Generate toy data from simulated data using data points

iw273 · April 28, 2020, 4:19pm

Dear Experts,

I was just wondering whether it is possible to use Roofit to generate toy data from simulated data, using the data points of the simulated data themselves to generate the toy data? I know you can use a RooHistPdf to do something roughly similar, but I wonder whether what I am describing is possible or not?

Thanks in advance.

Ifan

StephanH · April 29, 2020, 7:15am

Hi @iw273,

I’m not sure I understand correctly.

When you have a dataset, do you want a toy dataset that’s identical? That’s just copying the dataset.
Do you want to do bootstrapping, i.e. draw single events from the dataset? That doesn’t exist yet, but shouldn’t be too difficult to implement.

iw273 · April 29, 2020, 7:34am

Hi @StephanH, thanks for your reply. Sorry if I wasn’t too clear in my original post. I guess I want to generate ‘new’ toy data points based on the old data points, but these new data points would statistically have the same empirical form as the original data. I think maybe bootstrapping is what I am looking for?

Thanks.

Ifan

StephanH · April 29, 2020, 7:50am

Yes, if you want to “wiggle” the data a bit, but in the end have a statistically compatible distribution, bootstrapping is a good technique.
Now it depends if you have weighted or unweighted data:

Unweighted: Just throw random numbers, and select single events from the dataset. Something like

RooArgSet* variablesInOld = oldData->get(randomEventNumber);
variablesInNewDataset = *variablesInOld;
newData.fill();

Weighted: You need the cumulative weight distribution. Let’s first hope it’s not weighted.

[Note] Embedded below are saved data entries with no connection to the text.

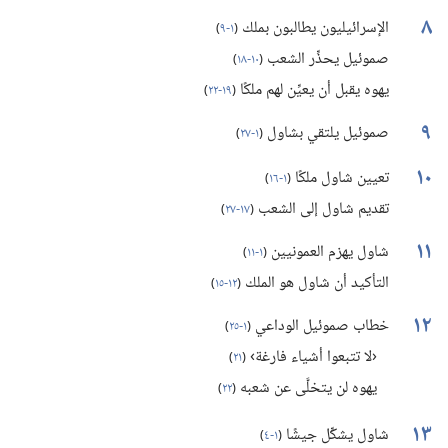
٨
الإسرائيليون يطالبون بملك
(‏
١-‏٩
)‏
صموئيل يحذِّر الشعب
(‏
١٠-‏١٨
)‏
يهوه يقبل أن يعيِّن لهم ملكًا
(‏
١٩-‏٢٢
)‏
٩
صموئيل يلتقي بشاول
(‏
١-‏٢٧
)‏
١٠
تعيين شاول ملكًا
(‏
١-‏١٦
)‏
تقديم شاول إلى الشعب
(‏
١٧-‏٢٧
)‏
١١
شاول يهزم العمونيين
(‏
١-‏١١
)‏
التأكيد أن شاول هو الملك
(‏
١٢-‏١٥
)‏
١٢
خطاب صموئيل الوداعي
(‏
١-‏٢٥
)‏
‹لا تتبعوا أشياء فارغة›
(‏
٢١
)‏
يهوه لن يتخلَّى عن شعبه
(‏
٢٢
)‏
١٣
شاول يشكِّل جيشًا
(‏
١-‏٤
)‏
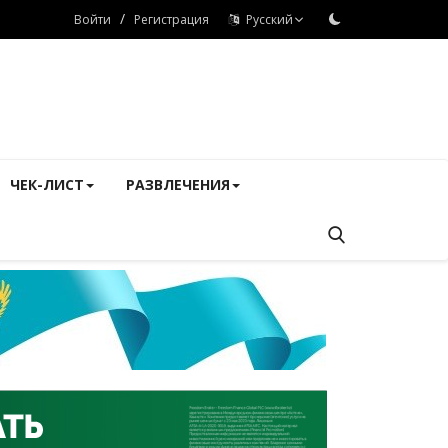
/
Войти
Регистрация
Русский
ЧЕК-ЛИСТ
РАЗВЛЕЧЕНИЯ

iw273 · April 29, 2020, 8:25am

Hi @StephanH ,

Unfortunately the data is indeed weighted…does this make it a lot harder?

Thanks.

Ifan

StephanH · April 29, 2020, 10:19am

It might actually be easier:
If you are happy with having a weighted dataset, but you just want to wiggle the relative probabilites, just re-throw the weights. For each weight w, generate a w' = random_poisson(w).

Otherwise:

You need to retrieve all weights, and make a cumulative distribution of weights. For weights 3, 2, 1, that would be 3, 5, 6.
Now, throw a random number between 0 and 6, and find the interval this thing falls into. Let’s say you get a 1, that’s index 0, since it’s smaller than 3. A 4 is index 1, since larger than 3 but smaller than 5, a 5.3 is index 2.
Draw the event at this index from the original dataset, and put it in the new dataset.
You will get an (unweighted!) dataset where events pop up as often as their weights in the original dataset dictate.

iw273 · April 29, 2020, 12:04pm

Hi @StephanH,

Great, I will try this out, thanks a lot for your help!

Cheers,

Ifan

system · May 13, 2020, 12:04pm

This topic was automatically closed 14 days after the last reply. New replies are no longer allowed.